1.2. Introdução da problemática e antecedentes Povos indígenas e comunidades tradicionais, cujos territórios fazem parte de diversos biomas (Cerrado, Amazônia e outros da América do Sul) utilizam o fogo para vários fins (agricultura, caça, pesca, coleta, pecuária, proteção de florestas, rituais, etc.) e desde muito tempo. Por muitos anos estas práticas foram ignoradas ou proibidas nas áreas protegidas, no âmbito de políticas e normas ambientais relativas ao fogo adotadas por Estados e Governos. Há alguns anos, o paradigma do "fogo zero" está sendo questionado, pois há um reconhecimento crescente por parte de cientistas e gestores públicos do fato que o fogo pode ser manejado, tornando-se um aliado da conservação ambiental. De fato, apesar de políticas estatais de supressão do fogo dos ecossistemas, a incidência e severidade dos incêndios em vários biomas, no Brasil e outros países da América do Sul, têm aumentado nas últimas décadas, com sérios impactos socioambientais. Ao mesmo tempo, percebe-se que conhecimentos e práticas "tradicionais" de manejo do fogo foram se perdendo ou mudando significativamente nos últimos anos. Assim, há um crescente interesse, por parte de pesquisadores e gestores de políticas ambientais, em entender e fortalecer as práticas de manejo do fogo de povos indígenas, quilombolas, e demais comunidades tradicionais. Por outro lado, as comunidades destes povos, cujas realidades socioculturais e ambientais são atravessadas por mudanças profundas, no contexto geral das mudanças climáticas, buscam parcerias e alianças para manejar um fogo que vem se tornando mais difícil de controlar.
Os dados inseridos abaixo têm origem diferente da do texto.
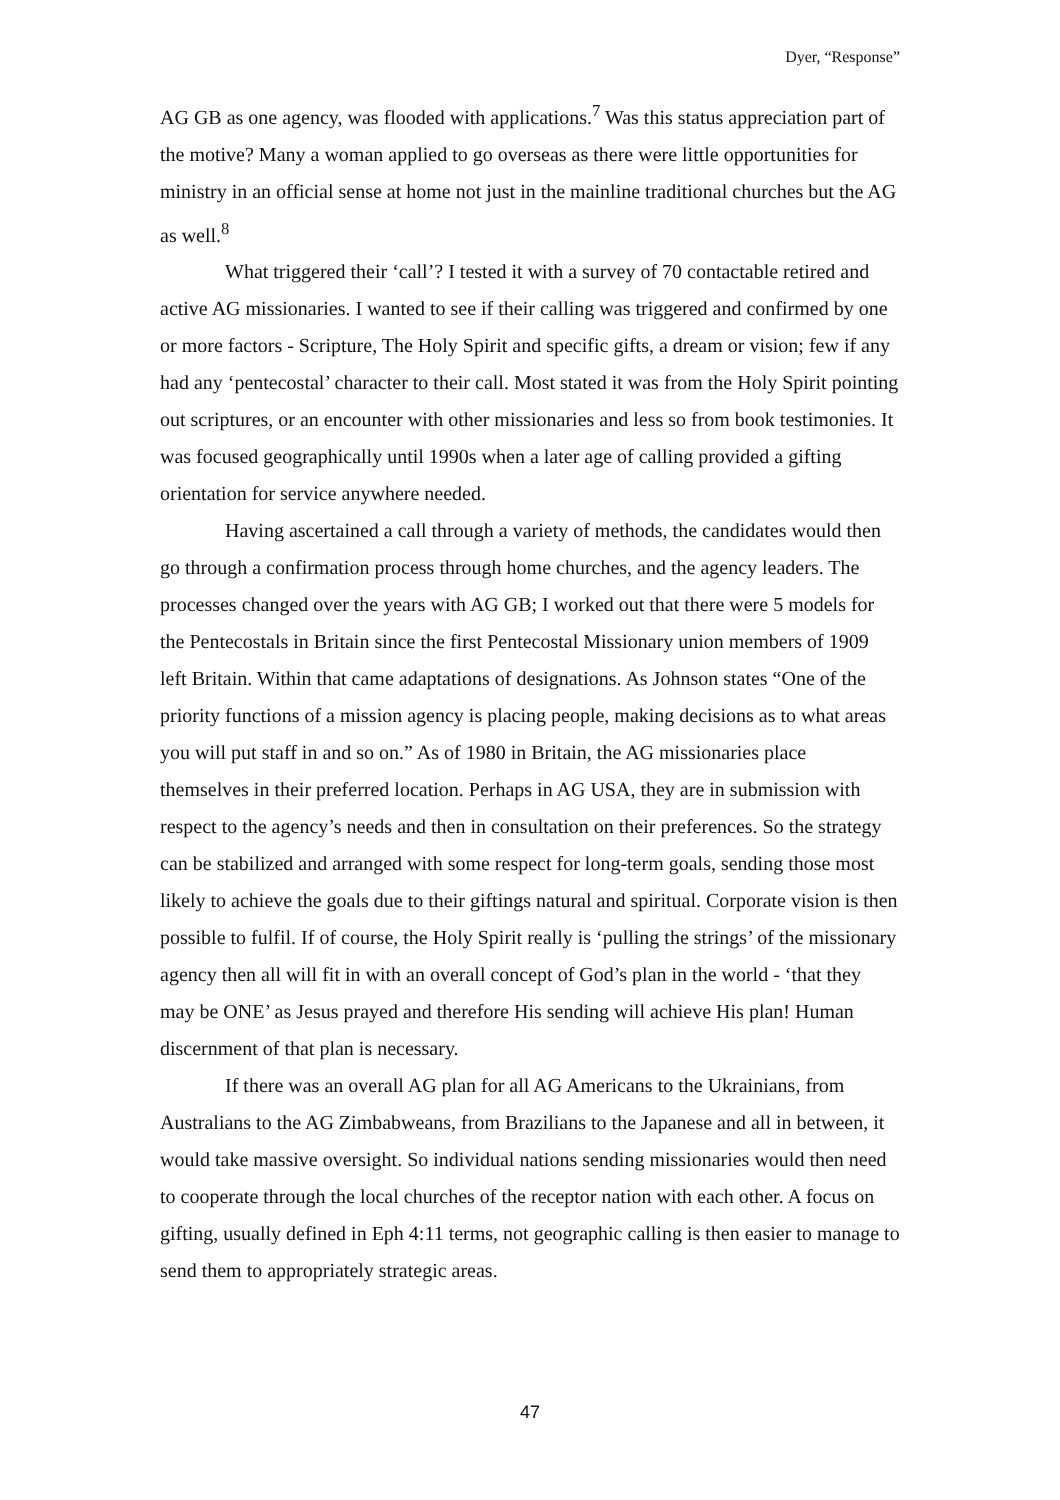Dyer, “Response”
AG GB as one agency, was flooded with applications.<sup>7</sup> Was this status appreciation part of the motive? Many a woman applied to go overseas as there were little opportunities for ministry in an official sense at home not just in the mainline traditional churches but the AG as well.<sup>8</sup>
What triggered their ‘call’? I tested it with a survey of 70 contactable retired and active AG missionaries. I wanted to see if their calling was triggered and confirmed by one or more factors - Scripture, The Holy Spirit and specific gifts, a dream or vision; few if any had any ‘pentecostal’ character to their call. Most stated it was from the Holy Spirit pointing out scriptures, or an encounter with other missionaries and less so from book testimonies. It was focused geographically until 1990s when a later age of calling provided a gifting orientation for service anywhere needed.
Having ascertained a call through a variety of methods, the candidates would then go through a confirmation process through home churches, and the agency leaders. The processes changed over the years with AG GB; I worked out that there were 5 models for the Pentecostals in Britain since the first Pentecostal Missionary union members of 1909 left Britain. Within that came adaptations of designations. As Johnson states “One of the priority functions of a mission agency is placing people, making decisions as to what areas you will put staff in and so on.” As of 1980 in Britain, the AG missionaries place themselves in their preferred location. Perhaps in AG USA, they are in submission with respect to the agency’s needs and then in consultation on their preferences. So the strategy can be stabilized and arranged with some respect for long-term goals, sending those most likely to achieve the goals due to their giftings natural and spiritual. Corporate vision is then possible to fulfil. If of course, the Holy Spirit really is ‘pulling the strings’ of the missionary agency then all will fit in with an overall concept of God’s plan in the world - ‘that they may be ONE’ as Jesus prayed and therefore His sending will achieve His plan! Human discernment of that plan is necessary.
If there was an overall AG plan for all AG Americans to the Ukrainians, from Australians to the AG Zimbabweans, from Brazilians to the Japanese and all in between, it would take massive oversight. So individual nations sending missionaries would then need to cooperate through the local churches of the receptor nation with each other. A focus on gifting, usually defined in Eph 4:11 terms, not geographic calling is then easier to manage to send them to appropriately strategic areas.
47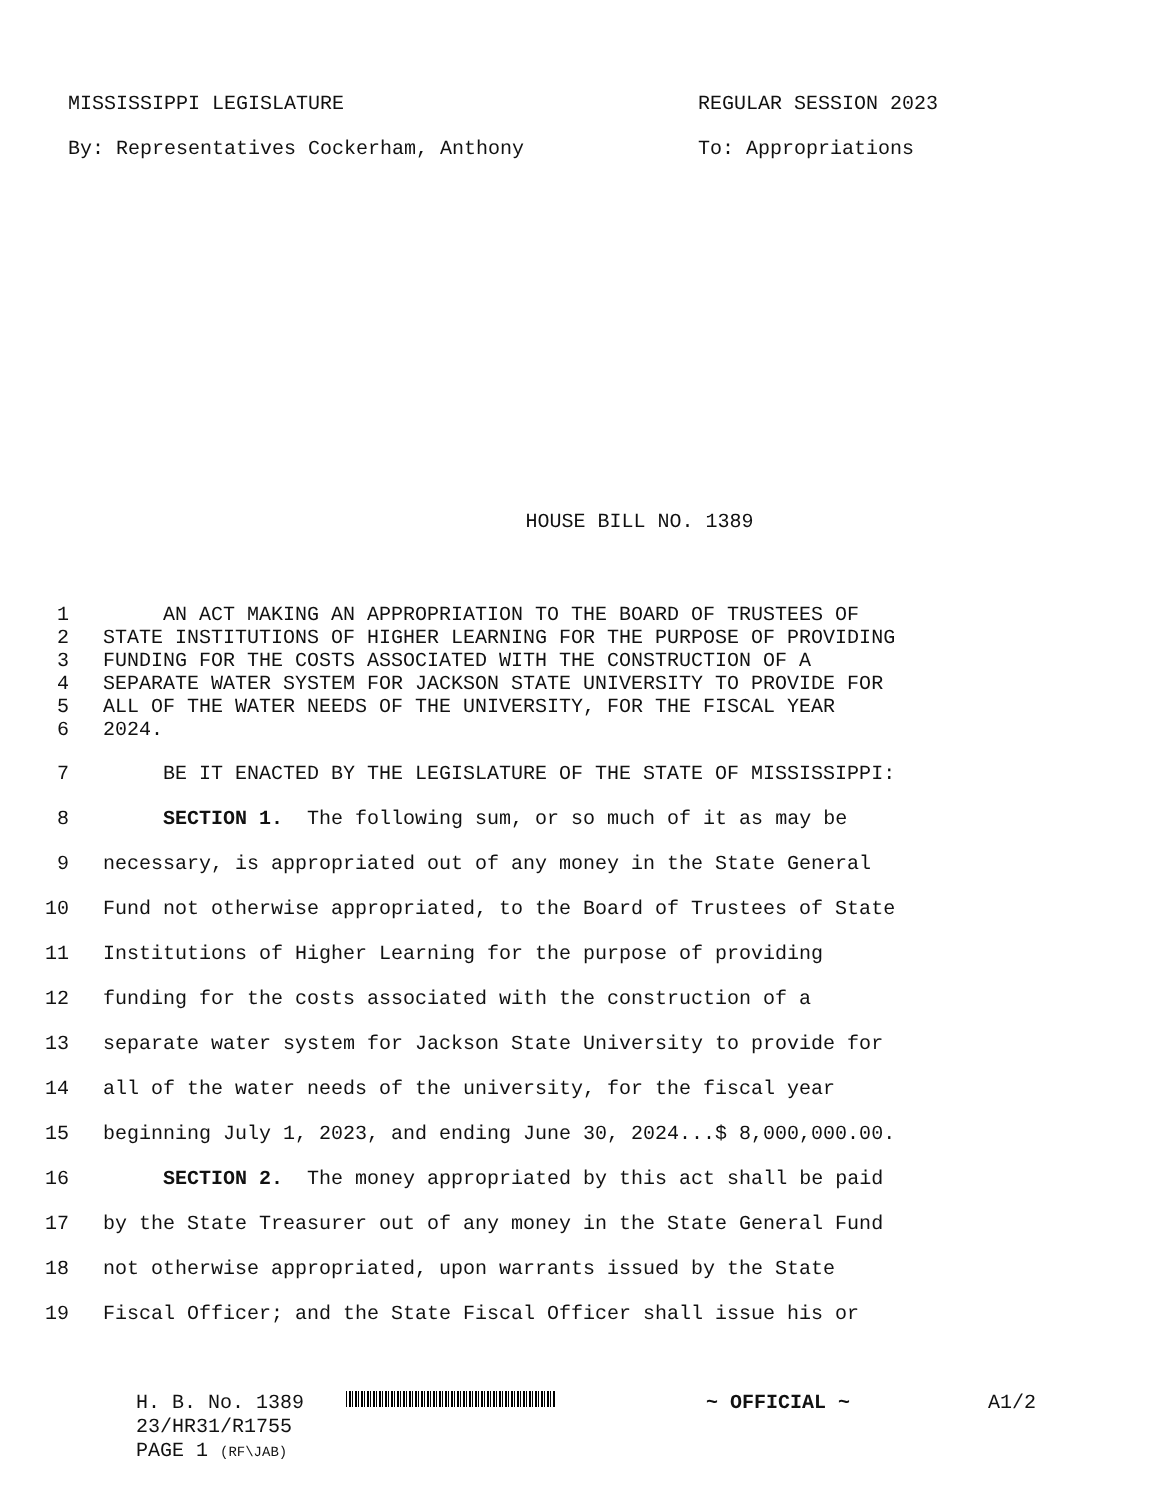MISSISSIPPI LEGISLATURE REGULAR SESSION 2023
By: Representatives Cockerham, Anthony To: Appropriations
HOUSE BILL NO. 1389
1 AN ACT MAKING AN APPROPRIATION TO THE BOARD OF TRUSTEES OF
2 STATE INSTITUTIONS OF HIGHER LEARNING FOR THE PURPOSE OF PROVIDING
3 FUNDING FOR THE COSTS ASSOCIATED WITH THE CONSTRUCTION OF A
4 SEPARATE WATER SYSTEM FOR JACKSON STATE UNIVERSITY TO PROVIDE FOR
5 ALL OF THE WATER NEEDS OF THE UNIVERSITY, FOR THE FISCAL YEAR
6 2024.
7 BE IT ENACTED BY THE LEGISLATURE OF THE STATE OF MISSISSIPPI:
8 SECTION 1. The following sum, or so much of it as may be
9 necessary, is appropriated out of any money in the State General
10 Fund not otherwise appropriated, to the Board of Trustees of State
11 Institutions of Higher Learning for the purpose of providing
12 funding for the costs associated with the construction of a
13 separate water system for Jackson State University to provide for
14 all of the water needs of the university, for the fiscal year
15 beginning July 1, 2023, and ending June 30, 2024...$ 8,000,000.00.
16 SECTION 2. The money appropriated by this act shall be paid
17 by the State Treasurer out of any money in the State General Fund
18 not otherwise appropriated, upon warrants issued by the State
19 Fiscal Officer; and the State Fiscal Officer shall issue his or
H. B. No. 1389 ~ OFFICIAL ~ A1/2
23/HR31/R1755
PAGE 1 (RF\JAB)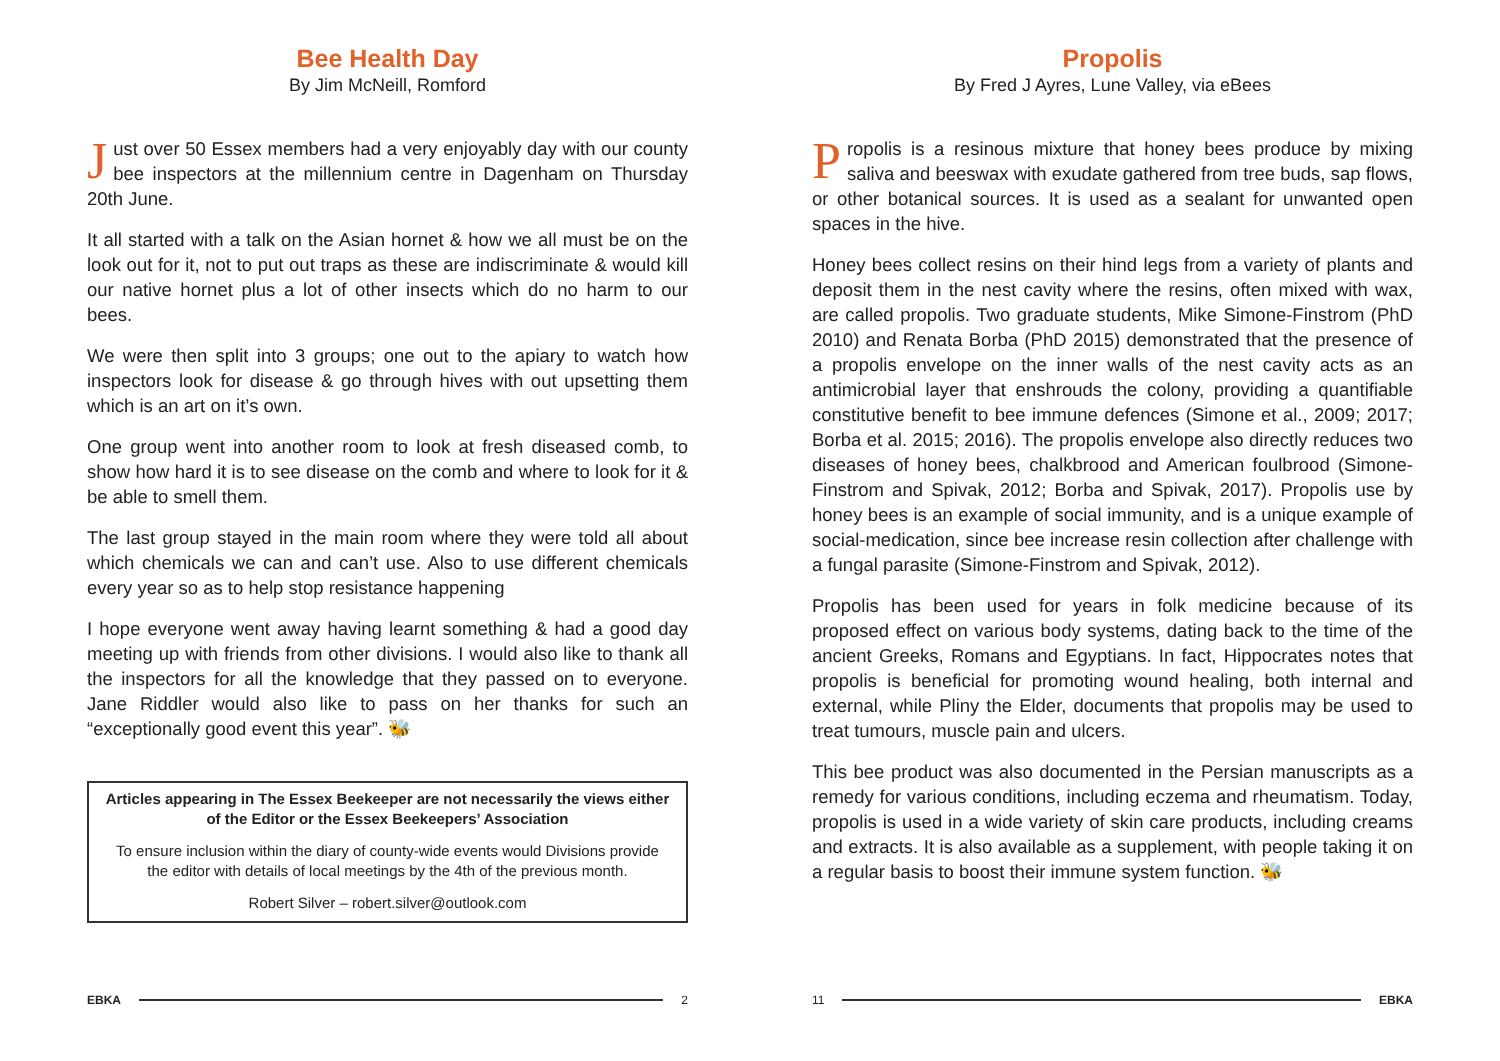Bee Health Day
By Jim McNeill, Romford
Just over 50 Essex members had a very enjoyably day with our county bee inspectors at the millennium centre in Dagenham on Thursday 20th June.
It all started with a talk on the Asian hornet & how we all must be on the look out for it, not to put out traps as these are indiscriminate & would kill our native hornet plus a lot of other insects which do no harm to our bees.
We were then split into 3 groups; one out to the apiary to watch how inspectors look for disease & go through hives with out upsetting them which is an art on it’s own.
One group went into another room to look at fresh diseased comb, to show how hard it is to see disease on the comb and where to look for it & be able to smell them.
The last group stayed in the main room where they were told all about which chemicals we can and can’t use. Also to use different chemicals every year so as to help stop resistance happening
I hope everyone went away having learnt something & had a good day meeting up with friends from other divisions. I would also like to thank all the inspectors for all the knowledge that they passed on to everyone. Jane Riddler would also like to pass on her thanks for such an “exceptionally good event this year”. 🐝
Articles appearing in The Essex Beekeeper are not necessarily the views either of the Editor or the Essex Beekeepers’ Association
To ensure inclusion within the diary of county-wide events would Divisions provide the editor with details of local meetings by the 4th of the previous month.
Robert Silver – robert.silver@outlook.com
EBKA 2
Propolis
By Fred J Ayres, Lune Valley, via eBees
Propolis is a resinous mixture that honey bees produce by mixing saliva and beeswax with exudate gathered from tree buds, sap flows, or other botanical sources. It is used as a sealant for unwanted open spaces in the hive.
Honey bees collect resins on their hind legs from a variety of plants and deposit them in the nest cavity where the resins, often mixed with wax, are called propolis. Two graduate students, Mike Simone-Finstrom (PhD 2010) and Renata Borba (PhD 2015) demonstrated that the presence of a propolis envelope on the inner walls of the nest cavity acts as an antimicrobial layer that enshrouds the colony, providing a quantifiable constitutive benefit to bee immune defences (Simone et al., 2009; 2017; Borba et al. 2015; 2016). The propolis envelope also directly reduces two diseases of honey bees, chalkbrood and American foulbrood (Simone-Finstrom and Spivak, 2012; Borba and Spivak, 2017). Propolis use by honey bees is an example of social immunity, and is a unique example of social-medication, since bee increase resin collection after challenge with a fungal parasite (Simone-Finstrom and Spivak, 2012).
Propolis has been used for years in folk medicine because of its proposed effect on various body systems, dating back to the time of the ancient Greeks, Romans and Egyptians. In fact, Hippocrates notes that propolis is beneficial for promoting wound healing, both internal and external, while Pliny the Elder, documents that propolis may be used to treat tumours, muscle pain and ulcers.
This bee product was also documented in the Persian manuscripts as a remedy for various conditions, including eczema and rheumatism. Today, propolis is used in a wide variety of skin care products, including creams and extracts. It is also available as a supplement, with people taking it on a regular basis to boost their immune system function. 🐝
11 EBKA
Desde 2012, o governo Brasileiro1 busca experimentar e difundir o Manejo Integrado do Fogo nas áreas protegidas do Cerrado, onde o fogo não é visto mais como um elemento a ser suprimido, mas um instrumento de manejo de áreas protegidas, principalmente através da realização de queimadas prescritas no final da estação chuvosa ou início da estação seca, para prevenir incêndios devastadores de fim de estação seca, dentre outros objetivos. Neste contexto, novas interfaces entre conhecimentos "científicos" e "tradicionais" são experimentadas, através da elaboração de mapas, calendários, acordos comunitários, protocolos experimentais2 etc. Em Julho de 2015, a convite de Jay Mistry (Geógrafa, Universidade Royal Halloway RHUL de Londres, UK) e Bibiana Bilbao (Ecóloga, Universidad Simón Bolivar de Caracas, VE), 1

No Brasil, desde 2012, o Ministério do Meio Ambiente, o Ibama, o ICMBio, o INPE, a Semarh Tocantins, o Ruraltins e o Naturatins implementam o projeto de cooperação “Prevenção, controle e monitoramento de queimadas irregulares e incêndios florestais no Cerrado”, também conhecido como "projeto Cerrado-Jalapão", financiado pelo Ministério Federal do Meio Ambiente, da Proteção da Natureza e da Segurança Nuclear da Alemanha (BMUB) por meio de cooperação técnica (via GIZ) e financeira (via KFW) com contrapartida do governo brasileiro. O objetivo do Projeto é aprimorar o manejo integrado e adaptativo do fogo em áreas selecionadas do Cerrado e desenvolver sistemas de monitoramento de incêndios e desmatamentos. 2 Tais iniciativas existem também em outros países com ecossistemas dependentes do fogo, como na Venezuela, Austrália, França, Portugal.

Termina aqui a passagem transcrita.